Semantic Segmentation(link)
Algorithm | Backbone | Data | mIoU/mAcc/aAcc |
---|---|---|---|
DeepLab V3+ | ResNeSt | R1 | 74.68/ 82.99/ 87.72 |
DeepLab V3+ | ResNeSt | R1+SEAN(MS) | 75.58(+0.9)/ 83.81(+0.82)/ 88.09(+0.37) |
Instance Segmentation(link)
Algorithm | Backbone | Data | bboxAP/maskAP |
---|---|---|---|
Hybrid Task Cascade for Instance Segmentation | Resnet101-FPN | R1 | 53.9/ 55.0 |
Hybrid Task Cascade for Instance Segmentation | Resnet101-FPN | R1+SEAN(MS) | 54.3(+0.4)/ 57.2(+2.2) |
Cascade Mask R-CNN | Resnet101-FPN | R1 | 51.2/51.0 |
Cascade Mask R-CNN | Resnet101-FPN | R1+SPADE(MS+DRS) | 52.5(+1.3)/ 53.6(+2.6) |
Baseline Models
Semantic Segmentation
Installation
- Download source code and install from our mmsegmentation which we modified for our use.
Test
- Download config & checkpoints above and follow instructions below.

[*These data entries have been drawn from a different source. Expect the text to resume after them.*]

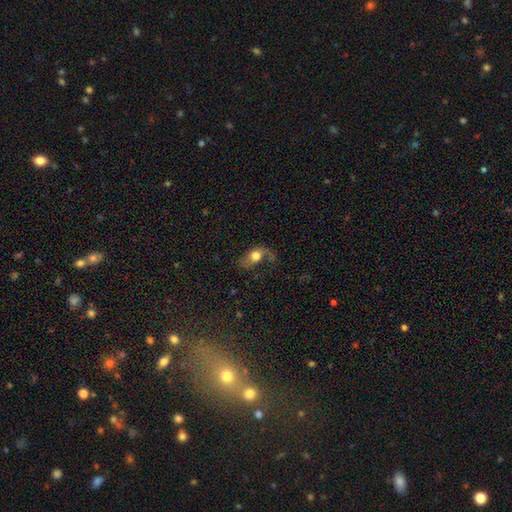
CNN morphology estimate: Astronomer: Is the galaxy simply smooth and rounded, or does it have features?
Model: smooth — 56% (runner-up: featured or disk, 35%).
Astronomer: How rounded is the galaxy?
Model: in between — 73%.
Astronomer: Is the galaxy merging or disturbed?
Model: none — 37% (runner-up: major disturbance, 36%).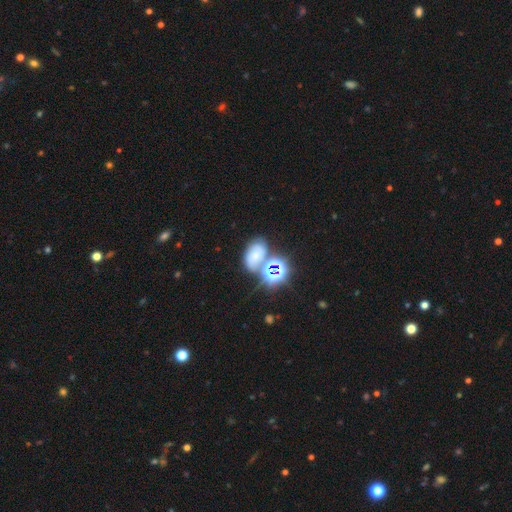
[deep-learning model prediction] Smooth or featured: smooth — 48% (star or artifact — 32%)
Merging: none — 51% (merger — 25%)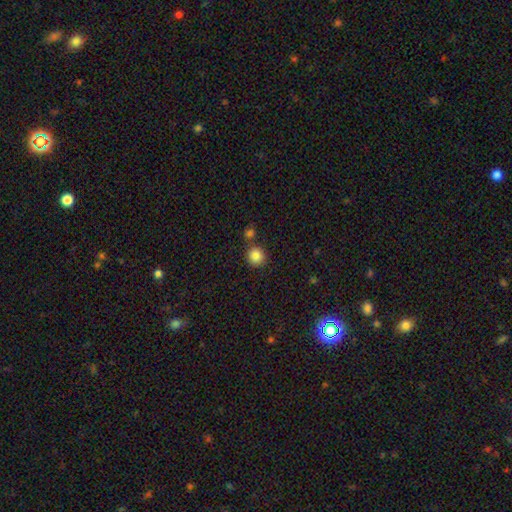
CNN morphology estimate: smooth 85%, star or artifact 11%, featured or disk 5%. Down the decision tree: how rounded — round (91%); merging — none (77%).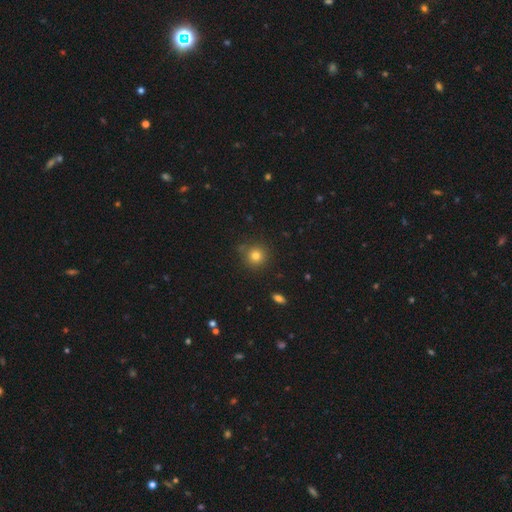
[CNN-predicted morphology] smooth-or-featured: smooth: 79% | star or artifact: 13% | featured or disk: 8%
  how-rounded: round: 92% | in between: 7% | cigar-shaped: 1%
  merging: none: 83% | minor disturbance: 10% | merger: 3% | major disturbance: 3%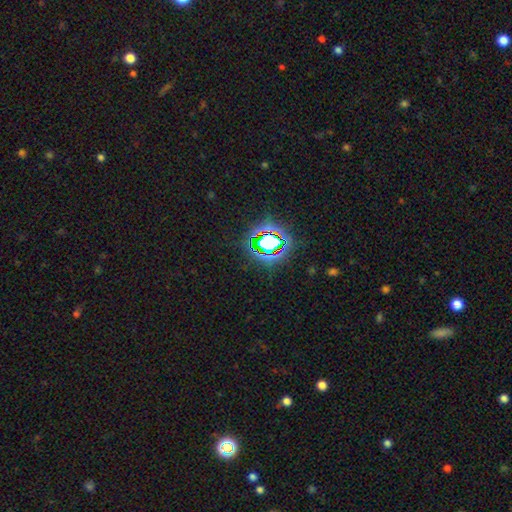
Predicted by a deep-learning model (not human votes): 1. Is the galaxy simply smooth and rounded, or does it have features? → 78% star or artifact, 14% smooth, 8% featured or disk.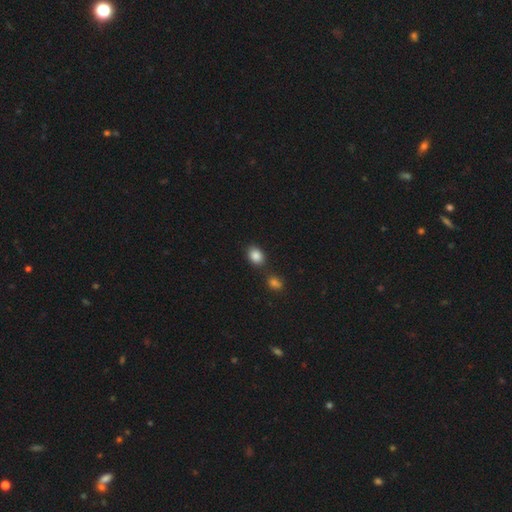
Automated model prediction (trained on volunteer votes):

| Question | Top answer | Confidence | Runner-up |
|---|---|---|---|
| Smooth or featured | smooth | 86% | star or artifact (9%) |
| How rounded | in between | 68% | round (31%) |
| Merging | none | 72% | merger (13%) |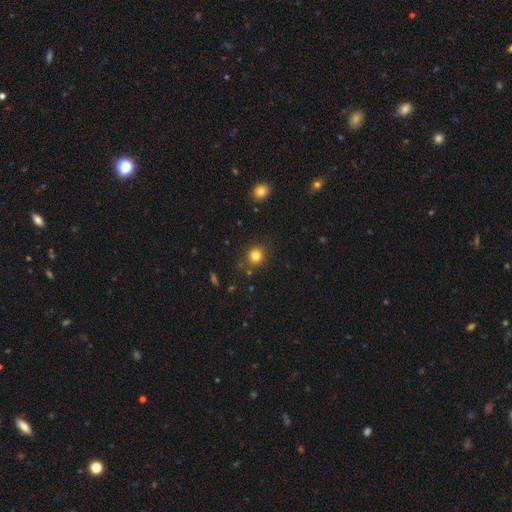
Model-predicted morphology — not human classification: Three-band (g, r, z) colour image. It shows a smooth galaxy with no disk features (82%) that is round (87%). Merging: none (85%).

$cd mmsegmentation/demo # change directory to demo in mmsegmentation $python3 image_demo.py demo_images/{demo.jpg} \ {config.py} {checkpoint.pth}
Evaluatiton Metrics
- Evaluation code is included in the mmsegmentation training process. While user can also use COCO API for the evaluation metrics.
Instance Segmentation
Installation
- Download source code and install from our mmdetection which we modified for our use.
Test
- Download config & checkpoints above and follow instructions below.
$cd mmdetection/demo # change directory to demo in mmdetection $python3 image_demo.py demo_images/{demo.jpg} \ {config.py} {checkpoint.pth}
Evaluatiton Metrics
- Evaluation code is included in the mmdetection training process. While user can also use COCO API for the evaluation metrics.